Voici les 5 principales causes d’échec des data lake

1Le manque d’expérience

Souvent, les équipes en charge pour la première fois du data lake souffrent d'un manque d'expérience réelle pour explorer et tester les technologies Hadoop. Elles sont désorientées à cause des paradigmes et des approches très différentes, et par la nouveauté de ces outils qui ont très peu en commun avec des piles technologiques traditionnelles.

Dans ces conditions, les programmes sont lents, la mise en œuvre est considérée comme complexe et difficile, les objectifs commerciaux deviennent rapidement obsolètes, et l'excitation d'origine s’affadit lentement. À ce stade, de nombreux intervenants commencent à se demander si le projet big data va décoller et atteindre les objectifs initiaux ?

2Le manque de compétences

N’allons pas par quatre chemins, la plupart des projets de data lake souffrent d’une mauvaise conception et mise en œuvre. Cela provient du manque d’expérience Hadoop évoqué ci-dessus et de la pénurie de talents, qui conduit souvent à recruter des ingénieurs de données inexpérimentés. Il faut reconnaître également que peu de personnes disposent des capacités de maîtriser des technologies comme Sparc, HBase ou Kafka…

Un manque de compétences techniques conduit souvent à une mauvaise conception architecturale, intégration, évolutivité et testabilité des mises en œuvre de data lake, ce qui peut conduire à un niveau d'instabilité que malheureusement, seule une réécriture complète peut fixer.

3Un modèle de fonctionnement immature

En particulier dans la phase initiale, la séparation typique entre l'informatique et les métiers peut se révéler être un obstacle. Et les data scientists ont tendance à tomber dans le piège des silos métiers. Une solution analytique réussie repose sur une collaboration étroite entre les data scientists et les ingénieurs de données.

Si les data scientists doivent utiliser les outils mis à disposition par l’informatique, les ingénieurs de données sont chargés de mettre en production ce qui est mis en œuvre par les premiers. Sans un modèle opérationnel qui réunit ces deux rôles, les algorithmes les plus prototypées ne pourront entrer en production.

4La faible gouvernance des données

Par définition, la gouvernance des données est un ensemble de processus qui garantit que les actifs importants de données sont associés aux notions de confiance et de responsabilité. La gouvernance est essentielle pour bâtir des solutions fiables…

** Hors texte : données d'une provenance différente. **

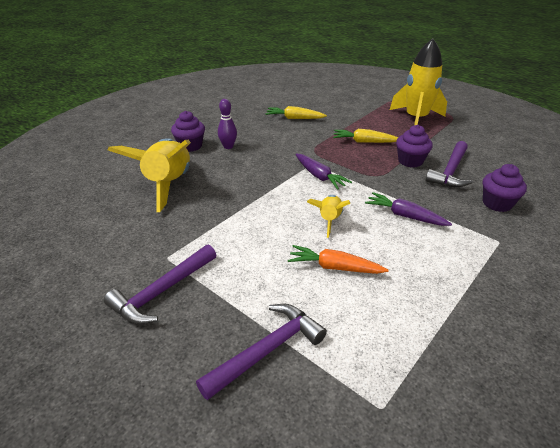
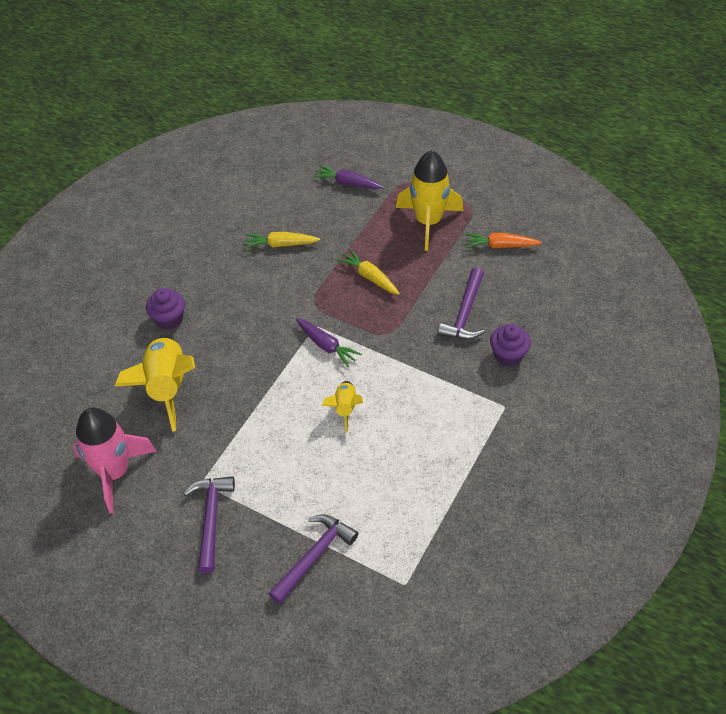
camera: 10 degrees left, 15 degrees up
purple hammer [104,244,216,324] -> purple hammer turned 150 degrees clockwise [183,476,235,574]
purple bowling pin [218,99,237,149] -> none
orange carrot [288,245,389,274] -> orange carrot moved to [465,233,542,248]
yellow carrot [333,129,398,143] -> yellow carrot turned 45 degrees clockwise [337,249,400,295]
purple carrot [365,192,452,226] -> purple carrot moved to [313,165,383,189]
purple cupcake [396,125,433,167] -> none
none -> pink rocket [73,407,157,514]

La mauvaise gouvernance est à l’origine de nombreux échecs. Au cours de la phase initiale de toute mise en œuvre du data lake, l'accent n’est pas suffisamment mis sur la façon d'organiser et de contrôler les données.

5Des capacités fondamentales manquantes

La tendance générale est à sous-estimer la complexité des solutions de data lake d'un point de vue technique et d’ingénierie. Chaque data lake doit exposer un grand nombre de capacités techniques, comme l'ingestion de données en libre-service, la préparation des données, le profilage des données, la classification des données, la gestion des données, la gestion des métadonnées, la recherche globale et la sécurité.

Les distributions Hadoop mettent à disposition plusieurs composants qui peuvent fournir les outils et les mécanismes pour implémenter les fonctionnalités mentionnées ci-dessus, mais elles ne fournissent pas une implémentation complète de la solution.